Directions:
In the data that follows, find each line containing "cout" and copy it.
.....
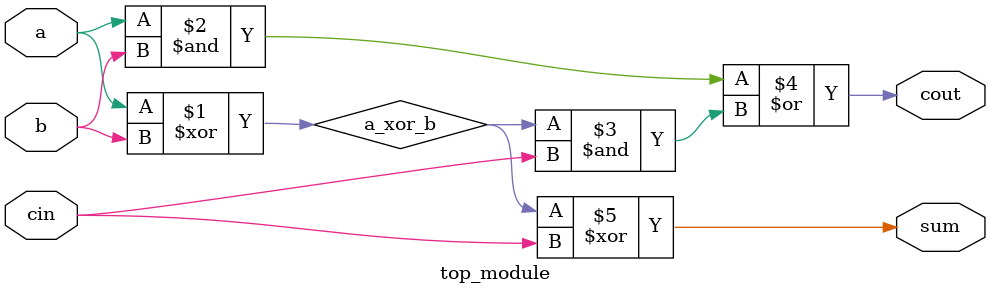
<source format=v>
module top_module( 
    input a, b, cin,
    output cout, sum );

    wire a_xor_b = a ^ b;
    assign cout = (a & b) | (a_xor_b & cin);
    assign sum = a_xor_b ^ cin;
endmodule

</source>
.....
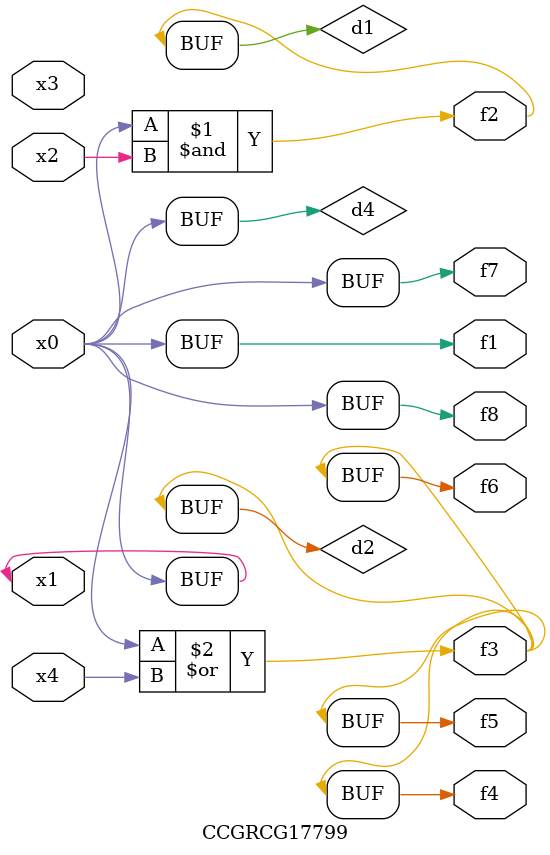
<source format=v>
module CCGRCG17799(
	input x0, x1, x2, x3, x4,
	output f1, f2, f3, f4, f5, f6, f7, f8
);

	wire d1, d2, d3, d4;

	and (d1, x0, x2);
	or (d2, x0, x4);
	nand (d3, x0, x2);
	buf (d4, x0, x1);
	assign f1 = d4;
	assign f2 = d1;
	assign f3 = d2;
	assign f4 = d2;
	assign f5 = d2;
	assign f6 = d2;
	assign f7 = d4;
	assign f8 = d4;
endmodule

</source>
.....
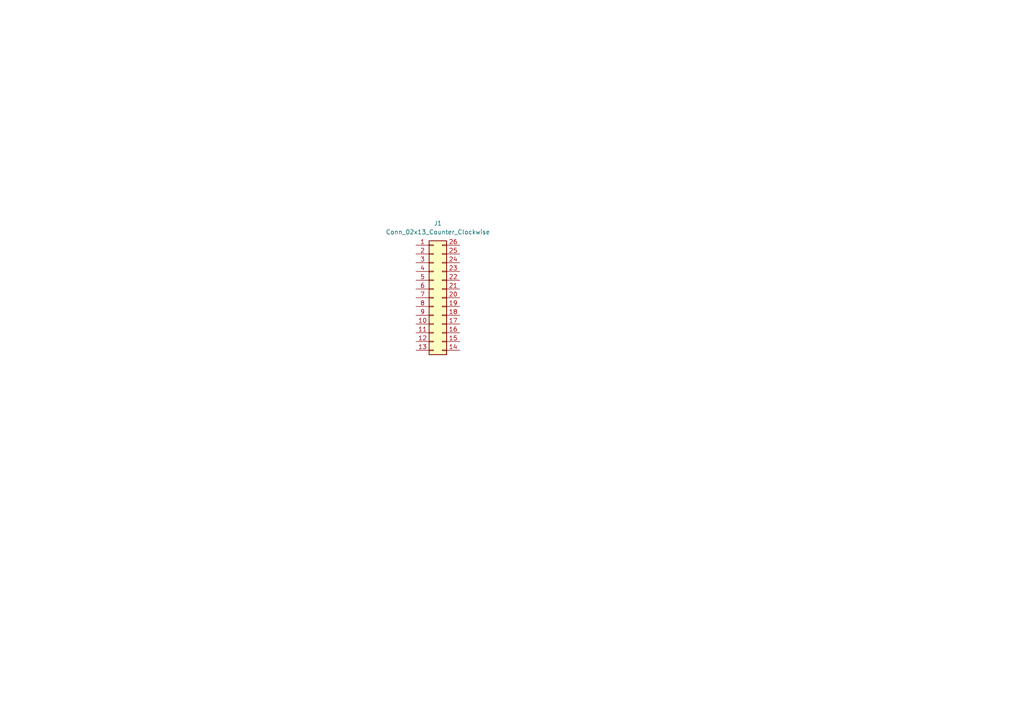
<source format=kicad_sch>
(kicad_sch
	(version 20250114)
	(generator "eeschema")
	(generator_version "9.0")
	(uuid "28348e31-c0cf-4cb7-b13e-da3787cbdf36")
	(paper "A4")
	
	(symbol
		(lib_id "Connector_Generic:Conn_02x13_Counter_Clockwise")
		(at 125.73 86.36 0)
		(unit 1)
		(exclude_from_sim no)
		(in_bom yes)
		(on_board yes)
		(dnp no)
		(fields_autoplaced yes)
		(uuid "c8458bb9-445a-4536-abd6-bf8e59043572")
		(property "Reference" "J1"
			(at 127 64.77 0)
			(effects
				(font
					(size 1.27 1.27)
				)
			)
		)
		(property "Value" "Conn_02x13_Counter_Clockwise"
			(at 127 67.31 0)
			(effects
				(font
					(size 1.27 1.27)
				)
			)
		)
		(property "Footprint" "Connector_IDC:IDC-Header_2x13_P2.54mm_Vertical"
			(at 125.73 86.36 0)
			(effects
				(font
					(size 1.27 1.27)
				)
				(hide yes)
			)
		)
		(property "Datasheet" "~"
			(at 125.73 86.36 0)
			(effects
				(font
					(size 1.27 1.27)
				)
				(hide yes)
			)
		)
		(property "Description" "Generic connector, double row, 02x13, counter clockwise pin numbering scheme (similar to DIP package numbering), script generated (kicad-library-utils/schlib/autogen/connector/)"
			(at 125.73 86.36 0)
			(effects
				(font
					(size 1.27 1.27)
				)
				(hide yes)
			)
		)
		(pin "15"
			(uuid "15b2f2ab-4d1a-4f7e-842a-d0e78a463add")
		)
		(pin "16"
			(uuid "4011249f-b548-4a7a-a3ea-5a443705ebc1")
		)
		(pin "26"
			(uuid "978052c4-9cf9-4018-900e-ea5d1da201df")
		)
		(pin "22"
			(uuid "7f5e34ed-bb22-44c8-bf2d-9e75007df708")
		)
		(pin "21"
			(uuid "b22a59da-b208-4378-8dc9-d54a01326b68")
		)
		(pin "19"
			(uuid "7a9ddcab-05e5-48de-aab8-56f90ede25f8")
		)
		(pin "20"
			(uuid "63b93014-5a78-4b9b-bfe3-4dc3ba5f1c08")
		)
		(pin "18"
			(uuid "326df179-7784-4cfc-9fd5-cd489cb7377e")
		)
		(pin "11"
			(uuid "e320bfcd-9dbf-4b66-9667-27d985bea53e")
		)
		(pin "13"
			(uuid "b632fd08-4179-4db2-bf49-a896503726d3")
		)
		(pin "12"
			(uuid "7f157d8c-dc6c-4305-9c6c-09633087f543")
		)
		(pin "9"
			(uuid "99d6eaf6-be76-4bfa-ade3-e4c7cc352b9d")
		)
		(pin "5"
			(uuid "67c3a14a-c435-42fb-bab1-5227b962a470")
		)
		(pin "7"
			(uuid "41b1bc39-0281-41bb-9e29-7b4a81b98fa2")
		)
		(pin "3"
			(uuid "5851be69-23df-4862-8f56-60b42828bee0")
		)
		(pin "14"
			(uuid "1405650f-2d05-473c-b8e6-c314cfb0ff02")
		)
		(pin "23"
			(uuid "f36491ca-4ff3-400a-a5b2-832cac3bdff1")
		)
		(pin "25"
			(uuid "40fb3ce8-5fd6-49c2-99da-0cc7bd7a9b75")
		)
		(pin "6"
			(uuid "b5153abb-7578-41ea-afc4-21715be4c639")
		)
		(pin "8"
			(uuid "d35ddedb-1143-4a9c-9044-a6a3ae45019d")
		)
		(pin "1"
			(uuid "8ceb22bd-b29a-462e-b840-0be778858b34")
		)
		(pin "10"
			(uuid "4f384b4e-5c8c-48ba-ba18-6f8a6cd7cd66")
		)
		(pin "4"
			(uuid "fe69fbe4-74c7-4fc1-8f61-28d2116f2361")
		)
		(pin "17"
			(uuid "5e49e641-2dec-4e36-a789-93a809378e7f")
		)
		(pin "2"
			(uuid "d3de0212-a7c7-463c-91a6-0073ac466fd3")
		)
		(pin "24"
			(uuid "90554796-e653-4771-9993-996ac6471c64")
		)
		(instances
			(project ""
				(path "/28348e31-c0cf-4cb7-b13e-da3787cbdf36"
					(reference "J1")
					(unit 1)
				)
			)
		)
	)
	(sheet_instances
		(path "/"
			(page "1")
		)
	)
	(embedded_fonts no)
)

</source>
.....
Answer section:
    output cout, sum );
    assign cout = (a & b) | (a_xor_b & cin);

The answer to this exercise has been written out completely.